Audio anonymization is the process of modifying audio recordings to remove or alter personally identifiable information, thereby protecting the privacy of the speakers. In the context of linguistic and speech analysis, this often involves replacing personal names, locations, dates, and other private information with neutral or unrecognizable sounds, such as beeps.
The script supports two distinct methods of audio anonymization:
This method uses word-level alignment between audio and transcription, suitable for systematic anonymization of specific words or automatically detected personal information.
This method uses manual annotations in Transcriber AG format (.trs files), suitable for selective anonymization of specific speech segments that contain sensitive information.
Before starting the TextGrid-based anonymization, you need:
- Audio recording (.wav format)
- Corresponding transcription (.txt format)
- Montreal Forced Aligner (MFA) installed
- Pronunciation dictionary
- Acoustic model
Audio files must be aligned with their transcriptions using the Montreal Forced Aligner. The alignment process generates TextGrid files with precise time stamps for each word:
mfa align </path/to/folder/with/wav/and/txt/files/> </path/to/pronunciation_dictionary.txt> </path/to/acoustic_model.zip> </path/to/aligned_output_files/>
This process creates TextGrid files containing:
- Word-level segmentation
- Time stamps for each word
- Phone-level alignments
Detailed alignment instructions can be found here.

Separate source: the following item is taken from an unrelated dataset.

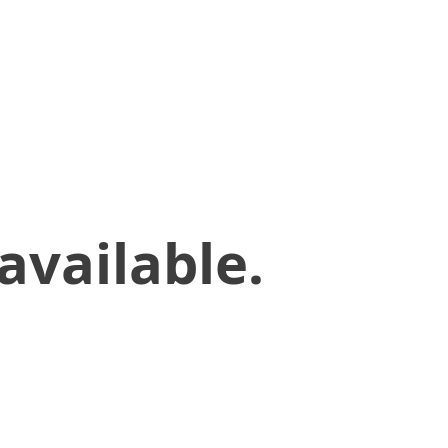
available.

The TextGrid mode of the anonymizer can be run in two ways:
python audio_anonymizer.py textgrid input.wav input.TextGrid output.wav
This mode:
- Uses spaCy's Slovenian transformer model for named entity recognition
- Automatically detects personal names, organizations, and locations
- Anonymizes all detected entities
- Provides a report of identified and anonymized content
python audio_anonymizer.py textgrid input.wav input.TextGrid output.wav --keywords word1 "word2*" word3
This mode allows:
- Explicit specification of words to anonymize
- Wildcard matching using * (e.g., [* matches all text in square brackets)

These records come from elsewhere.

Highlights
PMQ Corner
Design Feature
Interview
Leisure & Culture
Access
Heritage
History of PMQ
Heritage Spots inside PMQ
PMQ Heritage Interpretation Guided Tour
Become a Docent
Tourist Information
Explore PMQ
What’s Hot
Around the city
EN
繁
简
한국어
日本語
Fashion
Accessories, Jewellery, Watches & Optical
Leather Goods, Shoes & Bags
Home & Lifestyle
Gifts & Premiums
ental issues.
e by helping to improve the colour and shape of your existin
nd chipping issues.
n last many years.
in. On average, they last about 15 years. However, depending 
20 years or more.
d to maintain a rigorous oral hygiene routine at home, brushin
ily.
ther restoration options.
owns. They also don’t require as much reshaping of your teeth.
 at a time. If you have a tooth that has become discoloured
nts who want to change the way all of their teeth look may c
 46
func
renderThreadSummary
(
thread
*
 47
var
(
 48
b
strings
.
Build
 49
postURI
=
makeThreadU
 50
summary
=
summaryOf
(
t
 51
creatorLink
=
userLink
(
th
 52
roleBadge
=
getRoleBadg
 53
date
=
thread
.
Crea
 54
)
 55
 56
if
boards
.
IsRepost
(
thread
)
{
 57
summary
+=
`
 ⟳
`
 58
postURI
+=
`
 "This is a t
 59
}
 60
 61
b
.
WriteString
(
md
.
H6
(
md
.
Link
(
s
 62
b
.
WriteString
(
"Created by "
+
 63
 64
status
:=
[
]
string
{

- Case-insensitive matching
- Combination of multiple keywords
- Audio recording (.wav format)
- Corresponding TRS file with manual annotations
- Background tags marking sensitive content
python audio_anonymizer.py trs input.wav input.trs output.wav
The TRS mode looks for specially marked segments in the transcription:
<Background time="start_time" type="shh" level="high"/>
[sensitive content]
<Background time="end_time" level="off"/>
Both anonymization methods use sophisticated beep generation that:
- Matches the volume of surrounding speech
- Applies fade in/out effects for smoother transitions
- Maintains the duration of the original speech segment
The anonymizer ensures natural-sounding output by:
- Analyzing the volume of surrounding speech
- Adjusting beep volume to match
- Applying a slight reduction factor for comfort
For best results:
- Always verify the quality of forced alignment before anonymization
- Check the automatically detected entities when using automatic mode
- Listen to the anonymized output to ensure all sensitive content is properly handled
- Keep backups of original files
python audio_anonymizer.py textgrid recording.wav transcript.TextGrid anonymized.wav
Output:
Identified keywords containing personal information: ['Janez', 'Novak', 'Ljubljana']

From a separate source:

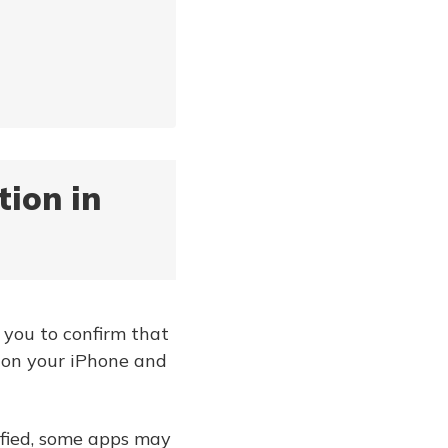
tion in
s you to confirm that
s on your iPhone and
rified, some apps may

Anonymizing part from 1.23s to 1.89s: Janez
Anonymizing part from 2.45s to 3.12s: Novak
...
python audio_anonymizer.py textgrid recording.wav transcript.TextGrid anonymized.wav --keywords "Jan*" "Nov*" "Ljubljana"
Output:
Anonymizing part from 1.23s to 1.89s: Janez
Anonymizing part from 2.45s to 3.12s: Novak
...
python audio_anonymizer.py trs recording.wav transcript.trs anonymized.wav
Output:
Found 3 background intervals to anonymize:
1230ms - 1890ms (duration: 660ms)
Text to anonymize: [ime in priimek]
...